It feels weird to say this, but my time in college is more or less over. I just have to pass my final thesis copies this coming week and run papers for graduation but in terms of proper schoolwork, I'm free!! These past two months I've spent away from Pop Reviews Now have been quite the roller coaster. I didn't know I could cry that much, get tired that easily, and write as many papers as I did until I actually had to experience it all. And trust me, I've written a lot in the past.
I've given myself a few days to rest, but now I'm raring to get back to writing what I really want to write: music reviews here on Pop Reviews Now. I'm really rusty though since I haven't published anything in two months, during which time I was writing literary analyses and trying to make sense of the 947648678 theories I decided to use on my thesis. So this piece is both an experiment, and an attempt to revive the music reviewer in me after months of inactivity. I apologize for all the times I won't make sense, or any sweeping generalizations I may make. It'll get better, I promise.
SHINee are in my good books, let's establish that. If you've read your fair share of my work, you know that I think they've had some amazing releases in the past. SHINee are the group I can always count on to give me at least a few good songs in every release, they're one of the most consistent idol groups in an industry that changes far too fast for my liking.
A lot has been said on "View" and I know I'm a few weeks late to the bandwagon, but I have quite a few things to say about it. What is "View" anyway? A lot of things, apparently.
It's a very simplistic way to put it, sure. But one of the most important things I learned as a liberal arts major is that art is never fully objective—what you feel about a song is just as valid as what you think of it. And what do I feel about "View"? It's a pretty song. "View" is calm, the build-ups aren't earth-shaking, the melody soothing. I like it though, because it's consistent—it's not as if the "calmness" is laziness on the part of the production or the arrangement. There is urgency to the arrangement, but even that you can sit back and savor. The verses are piercing in their sparsity with, at one point, a single synth loop (I talked about the merits sparsity in my "Rising Sun" review last year), but that's what allows you to hear everything that's happening.

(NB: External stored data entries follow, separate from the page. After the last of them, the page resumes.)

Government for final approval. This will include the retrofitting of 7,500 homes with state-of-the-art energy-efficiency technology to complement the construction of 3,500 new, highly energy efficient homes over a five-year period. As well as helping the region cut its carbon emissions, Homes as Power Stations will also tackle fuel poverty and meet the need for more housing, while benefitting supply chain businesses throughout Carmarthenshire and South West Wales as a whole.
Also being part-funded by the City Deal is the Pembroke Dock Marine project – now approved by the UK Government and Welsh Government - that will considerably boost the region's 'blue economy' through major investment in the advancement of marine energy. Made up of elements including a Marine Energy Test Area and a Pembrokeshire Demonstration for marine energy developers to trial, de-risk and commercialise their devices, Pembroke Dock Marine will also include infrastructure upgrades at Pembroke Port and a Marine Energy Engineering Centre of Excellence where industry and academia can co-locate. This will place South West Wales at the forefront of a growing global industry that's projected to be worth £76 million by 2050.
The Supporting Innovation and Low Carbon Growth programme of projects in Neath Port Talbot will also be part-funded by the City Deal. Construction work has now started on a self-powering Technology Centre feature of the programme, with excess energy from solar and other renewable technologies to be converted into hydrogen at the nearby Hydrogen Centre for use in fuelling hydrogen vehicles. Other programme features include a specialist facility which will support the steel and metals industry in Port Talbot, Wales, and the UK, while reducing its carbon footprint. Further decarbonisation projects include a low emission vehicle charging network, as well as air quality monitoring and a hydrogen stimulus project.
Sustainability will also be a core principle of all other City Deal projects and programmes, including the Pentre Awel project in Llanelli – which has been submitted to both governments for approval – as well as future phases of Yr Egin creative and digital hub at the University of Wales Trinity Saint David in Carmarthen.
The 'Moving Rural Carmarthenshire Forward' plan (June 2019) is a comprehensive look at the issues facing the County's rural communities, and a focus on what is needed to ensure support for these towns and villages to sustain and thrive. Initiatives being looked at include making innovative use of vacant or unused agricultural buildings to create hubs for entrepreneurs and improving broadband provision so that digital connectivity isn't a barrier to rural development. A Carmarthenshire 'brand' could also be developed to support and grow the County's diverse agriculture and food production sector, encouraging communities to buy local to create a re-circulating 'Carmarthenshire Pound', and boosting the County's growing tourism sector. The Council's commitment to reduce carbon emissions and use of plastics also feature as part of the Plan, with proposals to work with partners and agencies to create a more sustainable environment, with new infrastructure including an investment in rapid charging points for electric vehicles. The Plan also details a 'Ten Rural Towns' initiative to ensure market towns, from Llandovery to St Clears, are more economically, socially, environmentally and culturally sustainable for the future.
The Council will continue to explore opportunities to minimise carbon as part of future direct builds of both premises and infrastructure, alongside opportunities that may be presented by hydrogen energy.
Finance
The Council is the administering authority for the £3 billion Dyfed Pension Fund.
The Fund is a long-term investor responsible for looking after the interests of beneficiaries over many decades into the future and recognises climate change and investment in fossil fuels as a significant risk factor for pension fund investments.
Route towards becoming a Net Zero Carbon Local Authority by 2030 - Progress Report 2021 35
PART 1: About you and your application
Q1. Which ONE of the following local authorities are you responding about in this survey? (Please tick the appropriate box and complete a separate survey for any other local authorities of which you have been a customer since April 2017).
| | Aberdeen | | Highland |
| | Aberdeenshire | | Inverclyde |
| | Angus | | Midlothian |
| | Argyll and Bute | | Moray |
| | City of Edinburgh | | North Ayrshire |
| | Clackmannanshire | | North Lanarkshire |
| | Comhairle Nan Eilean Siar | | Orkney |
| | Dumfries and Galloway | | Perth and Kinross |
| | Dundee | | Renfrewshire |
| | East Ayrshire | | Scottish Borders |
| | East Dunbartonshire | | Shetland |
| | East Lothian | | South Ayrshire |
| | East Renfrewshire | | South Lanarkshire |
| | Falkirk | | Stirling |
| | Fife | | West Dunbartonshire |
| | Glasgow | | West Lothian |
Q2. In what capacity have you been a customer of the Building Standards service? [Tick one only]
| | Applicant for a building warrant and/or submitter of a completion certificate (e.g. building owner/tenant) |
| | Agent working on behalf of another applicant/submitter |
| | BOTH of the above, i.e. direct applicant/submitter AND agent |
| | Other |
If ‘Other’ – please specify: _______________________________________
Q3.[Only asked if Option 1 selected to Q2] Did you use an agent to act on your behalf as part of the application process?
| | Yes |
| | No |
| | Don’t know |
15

What sort of re-opened my interest in "View," was a series of tweets from Shweta of Splash of Inspiration talking about how people are dubbing "View" as "UK garage" and "future house" and "deep house." And I disagree with all labels. Why? Because we cannot label songs without considering that the labels we're using, and the songs they are used on, emerge from specific contexts for specific purposes. If we base it on "objective musical elements" (which is fallacious), sure we can get technical. We can talk chord progressions and whatnot, but we have to remember that the technical aspects of a song are also affected by their context.

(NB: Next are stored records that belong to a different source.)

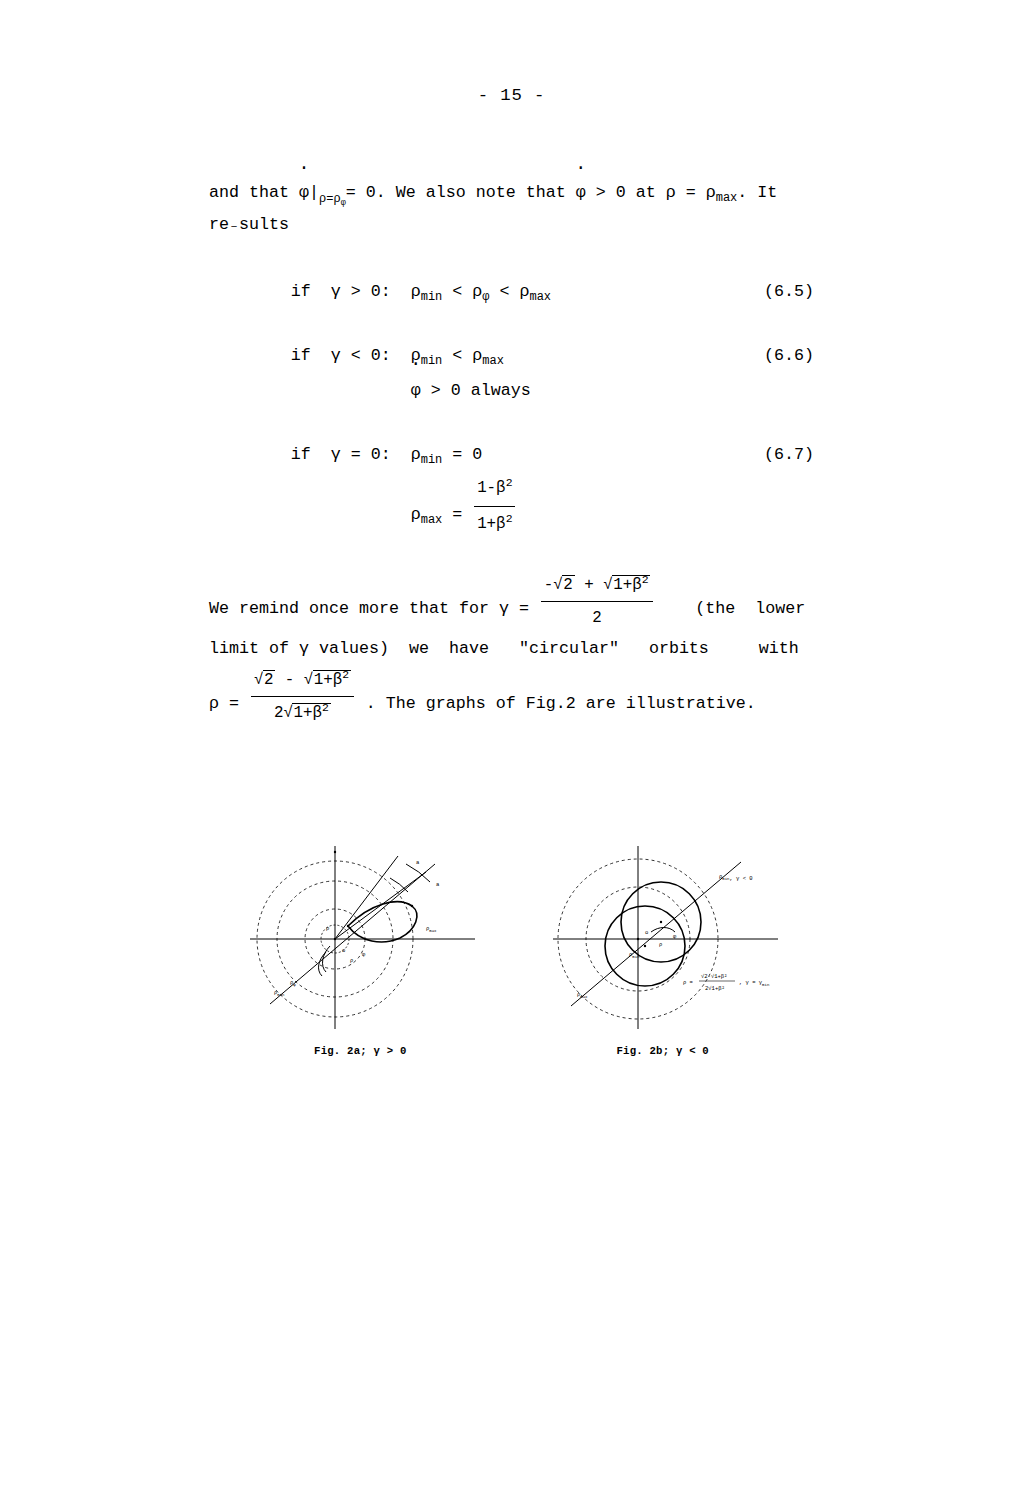- 15 -
and that φ|ρ=ρφ= 0. We also note that φ > 0 at ρ = ρmax. It re₋sults
if γ > 0:
ρmin < ρφ < ρmax
(6.5)
if γ < 0:
ρmin < ρmax
(6.6)
φ > 0 always
if γ = 0:
ρmin = 0
(6.7)
ρmax = 1-β21+β2
We remind once more that for γ = -√2 + √1+β2 2 (the lower limit of γ values) we have "circular" orbits with ρ = √2 - √1+β2 2√1+β2 . The graphs of Fig.2 are illustrative.
a a o ρ φ ρ ρmin ρmax ρφ
Fig. 2a; γ > 0
ρmin, γ < 0 o ρ φ ρmin ρmax ρ = √2-√1+β² 2√1+β² , γ = γmin
Fig. 2b; γ < 0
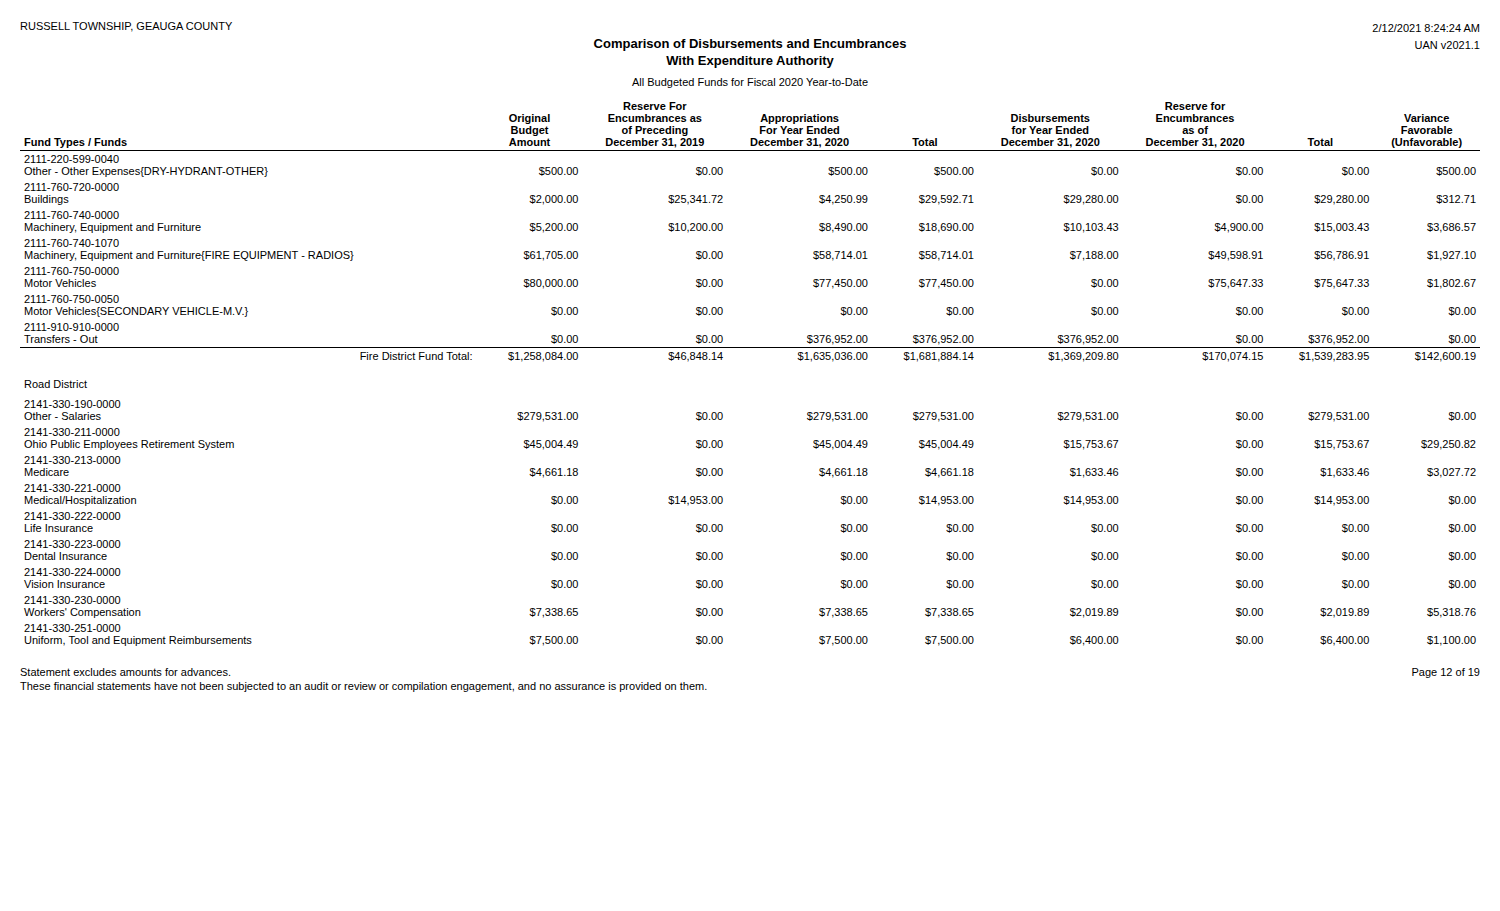RUSSELL TOWNSHIP, GEAUGA COUNTY
2/12/2021 8:24:24 AM
UAN v2021.1
Comparison of Disbursements and Encumbrances
With Expenditure Authority
All Budgeted Funds for Fiscal 2020 Year-to-Date
| Fund Types / Funds | Original Budget Amount | Reserve For Encumbrances as of Preceding December 31, 2019 | Appropriations For Year Ended December 31, 2020 | Total | Disbursements for Year Ended December 31, 2020 | Reserve for Encumbrances as of December 31, 2020 | Total | Variance Favorable (Unfavorable) |
| --- | --- | --- | --- | --- | --- | --- | --- | --- |
| 2111-220-599-0040 Other - Other Expenses{DRY-HYDRANT-OTHER} | $500.00 | $0.00 | $500.00 | $500.00 | $0.00 | $0.00 | $0.00 | $500.00 |
| 2111-760-720-0000 Buildings | $2,000.00 | $25,341.72 | $4,250.99 | $29,592.71 | $29,280.00 | $0.00 | $29,280.00 | $312.71 |
| 2111-760-740-0000 Machinery, Equipment and Furniture | $5,200.00 | $10,200.00 | $8,490.00 | $18,690.00 | $10,103.43 | $4,900.00 | $15,003.43 | $3,686.57 |
| 2111-760-740-1070 Machinery, Equipment and Furniture{FIRE EQUIPMENT - RADIOS} | $61,705.00 | $0.00 | $58,714.01 | $58,714.01 | $7,188.00 | $49,598.91 | $56,786.91 | $1,927.10 |
| 2111-760-750-0000 Motor Vehicles | $80,000.00 | $0.00 | $77,450.00 | $77,450.00 | $0.00 | $75,647.33 | $75,647.33 | $1,802.67 |
| 2111-760-750-0050 Motor Vehicles{SECONDARY VEHICLE-M.V.} | $0.00 | $0.00 | $0.00 | $0.00 | $0.00 | $0.00 | $0.00 | $0.00 |
| 2111-910-910-0000 Transfers - Out | $0.00 | $0.00 | $376,952.00 | $376,952.00 | $376,952.00 | $0.00 | $376,952.00 | $0.00 |
| Fire District Fund Total: | $1,258,084.00 | $46,848.14 | $1,635,036.00 | $1,681,884.14 | $1,369,209.80 | $170,074.15 | $1,539,283.95 | $142,600.19 |
| Road District |
| 2141-330-190-0000 Other - Salaries | $279,531.00 | $0.00 | $279,531.00 | $279,531.00 | $279,531.00 | $0.00 | $279,531.00 | $0.00 |
| 2141-330-211-0000 Ohio Public Employees Retirement System | $45,004.49 | $0.00 | $45,004.49 | $45,004.49 | $15,753.67 | $0.00 | $15,753.67 | $29,250.82 |
| 2141-330-213-0000 Medicare | $4,661.18 | $0.00 | $4,661.18 | $4,661.18 | $1,633.46 | $0.00 | $1,633.46 | $3,027.72 |
| 2141-330-221-0000 Medical/Hospitalization | $0.00 | $14,953.00 | $0.00 | $14,953.00 | $14,953.00 | $0.00 | $14,953.00 | $0.00 |
| 2141-330-222-0000 Life Insurance | $0.00 | $0.00 | $0.00 | $0.00 | $0.00 | $0.00 | $0.00 | $0.00 |
| 2141-330-223-0000 Dental Insurance | $0.00 | $0.00 | $0.00 | $0.00 | $0.00 | $0.00 | $0.00 | $0.00 |
| 2141-330-224-0000 Vision Insurance | $0.00 | $0.00 | $0.00 | $0.00 | $0.00 | $0.00 | $0.00 | $0.00 |
| 2141-330-230-0000 Workers' Compensation | $7,338.65 | $0.00 | $7,338.65 | $7,338.65 | $2,019.89 | $0.00 | $2,019.89 | $5,318.76 |
| 2141-330-251-0000 Uniform, Tool and Equipment Reimbursements | $7,500.00 | $0.00 | $7,500.00 | $7,500.00 | $6,400.00 | $0.00 | $6,400.00 | $1,100.00 |
Statement excludes amounts for advances.
Page 12 of 19
These financial statements have not been subjected to an audit or review or compilation engagement, and no assurance is provided on them.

Take UK garage for example—it began in the UK during the 90s and it's basically EDM with more R&B elements. The reason for its name is, well, because it's UK garage—the genre emerged as a response to Jungle (another kind of dance music) when, in the UK, it no longer catered to female dancers. Does "View" sound like UK garage? Yes, to a certain extent I see where these people are coming from when they make the connection. The percussion-based rhythm, and the short, repetitive melodic lines (of the chorus), the mid-range tempo, as well as the choice of synths make it sound like UK garage. But is "View" UK garage? No, it's K-Pop. Is there anything bad about that? Of course not. Because "View" emerged from its own specific context—SHINee's musical identity as a trend-based group, K-Pop's attempt at gradually diversifying its sound, the fact that it's still a pop song and therefore needs a structured melody. A K-Pop song like "View" is made to be watched and bought by an audience, UK garage is produced to be danced to at clubs. While the two can switch roles, their primary functions and contexts are completely different.

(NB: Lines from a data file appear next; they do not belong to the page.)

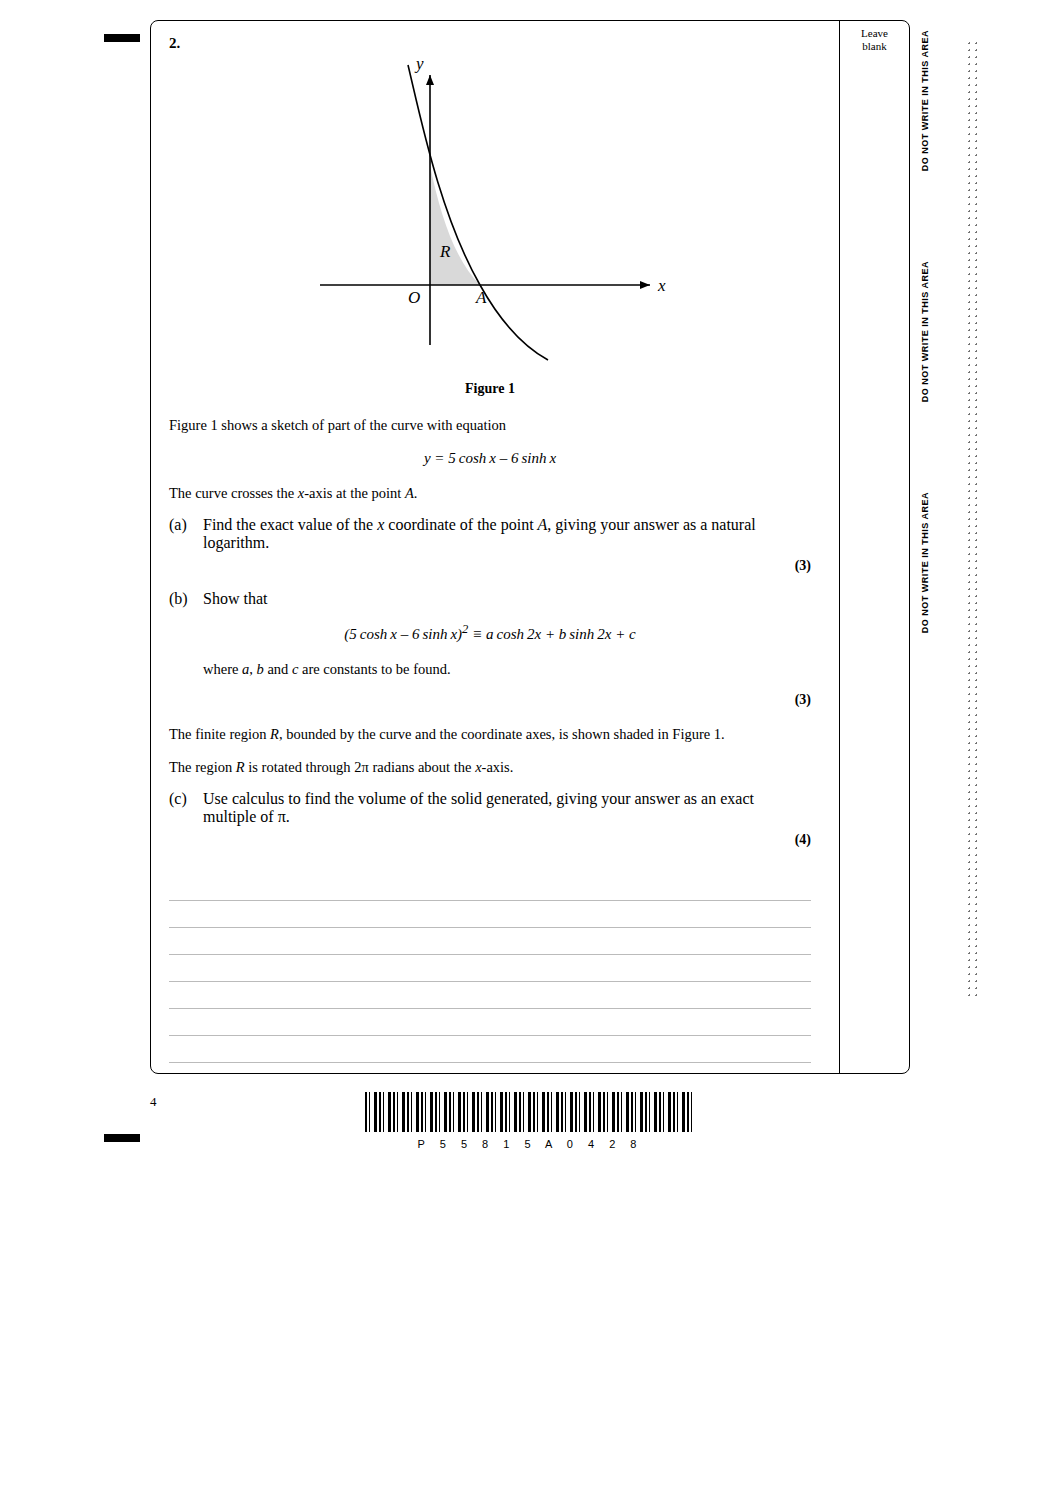DO NOT WRITE IN THIS AREA DO NOT WRITE IN THIS AREA DO NOT WRITE IN THIS AREA
Leave
blank
2.
y x O A R
Figure 1
Figure 1 shows a sketch of part of the curve with equation
y = 5 cosh x – 6 sinh x
The curve crosses the x-axis at the point A.
(a) Find the exact value of the x coordinate of the point A, giving your answer as a natural logarithm.
(3)
(b) Show that
(5 cosh x – 6 sinh x)2 ≡ a cosh 2x + b sinh 2x + c
where a, b and c are constants to be found.
(3)
The finite region R, bounded by the curve and the coordinate axes, is shown shaded in Figure 1.
The region R is rotated through 2π radians about the x-axis.
(c) Use calculus to find the volume of the solid generated, giving your answer as an exact multiple of π.
(4)
4
P 5 5 8 1 5 A 0 4 2 8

They’ve always been the “contemporary band”—stylish, slick material. SHINee may have matured in terms of musical depth and aesthetics, but they still have that youthful stylishness to their sound. Which is one of the reasons why, for the longest time, I couldn't register the fact that they've actually been around for longer than at least half of K-Pop at the moment. As someone who caught "A.MI.GO.," SHINee are the teenagers of K-Pop—it only hit me that they're actually a senior group already when they started closing music shows and Gayo Daejuns.
But even so, as far as the music is concerned their progression has been one of the smoothest. Listen to "Replay" and "View" and they'll be worlds apart, but if you witnessed the transition it's hard to reconcile. Because SHINee have changed with the times, and "View" is proof of that. While the video is a bit too pretentious, the song alone is very current, probably even more current than EXO singles. "View" is a SHINee track—this is what's trendy now, so this is what SHINee will do, and they do it well.